Acting is sacred to me, I have rituals and prayers and charms for it, and I really believe it is my mission in this life to be an actor. I don't even like to say I have a "talent", I much rather call it a "gift". I was given this body, this heart, this mind, this soul, this life, so that I can tell the stories and bring to life the characters that humanity needs me to.

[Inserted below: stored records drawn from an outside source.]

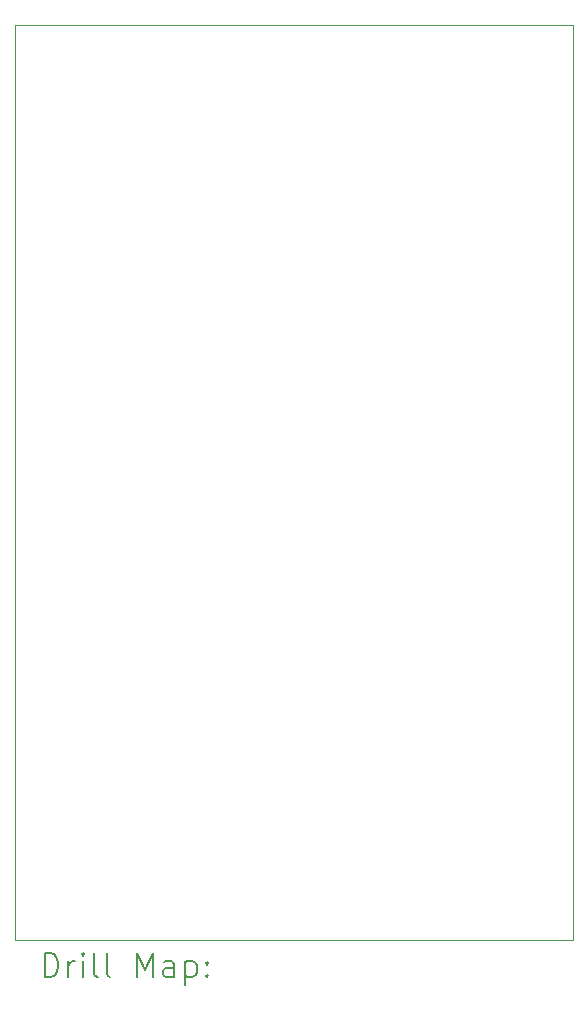
<source format=gbr>
%TF.GenerationSoftware,KiCad,Pcbnew,7.0.5-7.0.5~ubuntu22.04.1*%
%TF.CreationDate,2023-08-20T16:34:46-07:00*%
%TF.ProjectId,terminal_strip_adaptor,7465726d-696e-4616-9c5f-73747269705f,rev?*%
%TF.SameCoordinates,Original*%
%TF.FileFunction,Drillmap*%
%TF.FilePolarity,Positive*%
%FSLAX45Y45*%
G04 Gerber Fmt 4.5, Leading zero omitted, Abs format (unit mm)*
G04 Created by KiCad (PCBNEW 7.0.5-7.0.5~ubuntu22.04.1) date 2023-08-20 16:34:46*
%MOMM*%
%LPD*%
G01*
G04 APERTURE LIST*
%ADD10C,0.100000*%
%ADD11C,0.200000*%
G04 APERTURE END LIST*
D10*
X15240000Y-4673600D02*
X19964400Y-4673600D01*
X19964400Y-12420600D01*
X15240000Y-12420600D01*
X15240000Y-4673600D01*
D11*
X15495777Y-12737084D02*
X15495777Y-12537084D01*
X15495777Y-12537084D02*
X15543396Y-12537084D01*
X15543396Y-12537084D02*
X15571967Y-12546608D01*
X15571967Y-12546608D02*
X15591015Y-12565655D01*
X15591015Y-12565655D02*
X15600539Y-12584703D01*
X15600539Y-12584703D02*
X15610062Y-12622798D01*
X15610062Y-12622798D02*
X15610062Y-12651369D01*
X15610062Y-12651369D02*
X15600539Y-12689465D01*
X15600539Y-12689465D02*
X15591015Y-12708512D01*
X15591015Y-12708512D02*
X15571967Y-12727560D01*
X15571967Y-12727560D02*
X15543396Y-12737084D01*
X15543396Y-12737084D02*
X15495777Y-12737084D01*
X15695777Y-12737084D02*
X15695777Y-12603750D01*
X15695777Y-12641846D02*
X15705301Y-12622798D01*
X15705301Y-12622798D02*
X15714824Y-12613274D01*
X15714824Y-12613274D02*
X15733872Y-12603750D01*
X15733872Y-12603750D02*
X15752920Y-12603750D01*
X15819586Y-12737084D02*
X15819586Y-12603750D01*
X15819586Y-12537084D02*
X15810062Y-12546608D01*
X15810062Y-12546608D02*
X15819586Y-12556131D01*
X15819586Y-12556131D02*
X15829110Y-12546608D01*
X15829110Y-12546608D02*
X15819586Y-12537084D01*
X15819586Y-12537084D02*
X15819586Y-12556131D01*
X15943396Y-12737084D02*
X15924348Y-12727560D01*
X15924348Y-12727560D02*
X15914824Y-12708512D01*
X15914824Y-12708512D02*
X15914824Y-12537084D01*
X16048158Y-12737084D02*
X16029110Y-12727560D01*
X16029110Y-12727560D02*
X16019586Y-12708512D01*
X16019586Y-12708512D02*
X16019586Y-12537084D01*
X16276729Y-12737084D02*
X16276729Y-12537084D01*
X16276729Y-12537084D02*
X16343396Y-12679941D01*
X16343396Y-12679941D02*
X16410062Y-12537084D01*
X16410062Y-12537084D02*
X16410062Y-12737084D01*
X16591015Y-12737084D02*
X16591015Y-12632322D01*
X16591015Y-12632322D02*
X16581491Y-12613274D01*
X16581491Y-12613274D02*
X16562443Y-12603750D01*
X16562443Y-12603750D02*
X16524348Y-12603750D01*
X16524348Y-12603750D02*
X16505301Y-12613274D01*
X16591015Y-12727560D02*
X16571967Y-12737084D01*
X16571967Y-12737084D02*
X16524348Y-12737084D01*
X16524348Y-12737084D02*
X16505301Y-12727560D01*
X16505301Y-12727560D02*
X16495777Y-12708512D01*
X16495777Y-12708512D02*
X16495777Y-12689465D01*
X16495777Y-12689465D02*
X16505301Y-12670417D01*
X16505301Y-12670417D02*
X16524348Y-12660893D01*
X16524348Y-12660893D02*
X16571967Y-12660893D01*
X16571967Y-12660893D02*
X16591015Y-12651369D01*
X16686253Y-12603750D02*
X16686253Y-12803750D01*
X16686253Y-12613274D02*
X16705301Y-12603750D01*
X16705301Y-12603750D02*
X16743396Y-12603750D01*
X16743396Y-12603750D02*
X16762443Y-12613274D01*
X16762443Y-12613274D02*
X16771967Y-12622798D01*
X16771967Y-12622798D02*
X16781491Y-12641846D01*
X16781491Y-12641846D02*
X16781491Y-12698988D01*
X16781491Y-12698988D02*
X16771967Y-12718036D01*
X16771967Y-12718036D02*
X16762443Y-12727560D01*
X16762443Y-12727560D02*
X16743396Y-12737084D01*
X16743396Y-12737084D02*
X16705301Y-12737084D01*
X16705301Y-12737084D02*
X16686253Y-12727560D01*
X16867205Y-12718036D02*
X16876729Y-12727560D01*
X16876729Y-12727560D02*
X16867205Y-12737084D01*
X16867205Y-12737084D02*
X16857682Y-12727560D01*
X16857682Y-12727560D02*
X16867205Y-12718036D01*
X16867205Y-12718036D02*
X16867205Y-12737084D01*
X16867205Y-12613274D02*
X16876729Y-12622798D01*
X16876729Y-12622798D02*
X16867205Y-12632322D01*
X16867205Y-12632322D02*
X16857682Y-12622798D01*
X16857682Y-12622798D02*
X16867205Y-12613274D01*
X16867205Y-12613274D02*
X16867205Y-12632322D01*
M02*

</source>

So, my faith seems quite clear to me in regards to acting, but it's still rather hazy in daily life. I hesitate to speak directly to God because I attach the deity to religions I do not identify with. And I do not want to attach a gender to my Supreme Being, and God most certainly feels masculine to me. I often end up speaking to The Powers That Be, which also sounds religious, but feels more accurate than God, especially since I do not feel this Energy to be singular.
I think that's how it's supposed to be though. Dictionary.com defines Faith as "Belief that is not based on proof". And so I conclude that part of faith is doubt, and not knowing quite how to define it doesn't mean it's absent from my life. Plus, it's probably healthier to accept the ambiguity of it than to attach myself to certain definitions and thereby limit something that feels so immeasurable. I shall rest my mind now, and let equivocal faith bring its teachings and treasures into my life as it so wishes.